Benedikt jewelry is always marked “Benedikt N.Y. (c)” and one of his most elaborate pieces is the Maltese cross. It was most commonly made in red, blue or green with both a faceted crystal center or round cabochon center. Blue and green with crystal centers are by far the most common. I’ve seen red and green cabochon centers but the blue only once in my research and it turned up on Ebay in 2007. The center cabochons are colored glass and the oval cabs on the arms on the red and blue examples are colored glass or occasionally opaque pink glass or blue faux lapis (that’s what my blue one has.) This heavy brooch is 2 inches square and weighs one ounce. It’s constructed from three pieces of cast metal held together with a pin under the center stone/cabochon.
Benedikt Maltese cross brooches within each colorway are by no means identical. Sometimes the stones on the arms of the cross match the rest of the colors as in the green crystal example below. My personal preference is for clear crystals but I did make an exception when I bought the white cab cross; I think the subtle grey of the stones is actually really nice. The color of the metal is most often bright gold, only the topaz version seems to have that bronze finish.
Other variations that are rare but do come up include these, see the photos below:
- White cabs with black stones on the arms and a black crystal center. There was a bidding war on Ebay for that one!
- Turquoise cabs with amethyst stones. This stunner has been on Ruby Lane for a while and is by far the most expensive and unusual I’ve seen.
- The red and green cab version was on Ebay in 2008 and I have not seen it again myself.
In addition to a pin back each piece has a hook at the top which allows the brooch to be worn as an enhancer to a necklace and this looks pretty fabulous! The opening is very small though so a bail is needed to attach it. In the photo I pinned the brooch to my dress form because the hook won’t fit over my 4mm Mikimoto pearl necklace. I’ve been looking for a 14k gold bail that works with the style of the brooch.
If you love this brooch and want one here is what lve learned in the two years I’ve been collecting Benedikt NY jewelry:
- Condition: generally very good to excellent. These must have been expensive pieces of costume jewelry when they were new. I also think they may have been available ready-made and made-to-order, the latter might explain why there are so many interesting variations.
- Most examples will not have stones in the tiny prongs circling the center cab/crystal. My white one has them but the other two don’t.
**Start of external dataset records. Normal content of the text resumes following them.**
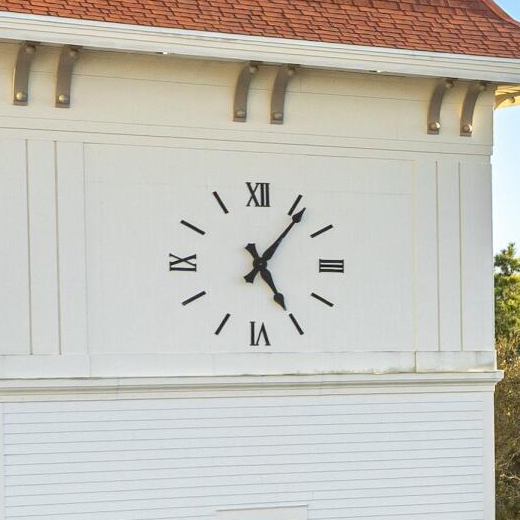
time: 5:06
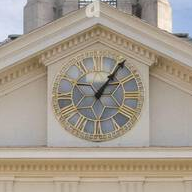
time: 1:05
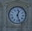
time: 12:26
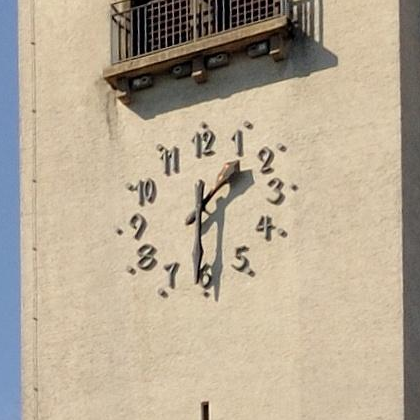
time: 1:30
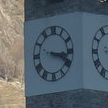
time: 3:18
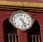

I think they were made this way.
- Condition issues to look for:
The stones surrounding the arms are occasionally missing so carefully scrutinize photos.
The baguette stones on the points are fogged about 50% of the time (visible on my blue one but the baguettes on the white one are clearer)
Sometimes the pin holding the three parts together has some play in it. This can be fine if it’s minor but if there is a lot of looseness the cabs may fall out because the middle layer holds them down in their prong setting.
See the side view for info on how the components fit together.
The fleur-de-lis above the arm cabs should be straight. Notice on my blue brooch, on the left arm, one of them is bent. I also think that happened when it was made.
Prices: starting bids are $14.99 to $49.99 with the winning bid average in the $30 $60 range on Ebay auctions depending on the time of year. On sites like Rubylane the prices are higher, in the $60 $80 range. Rubylane is a antique dealer site and has the highest price I’ve seen so far which is for the $188 purple turquoise piece.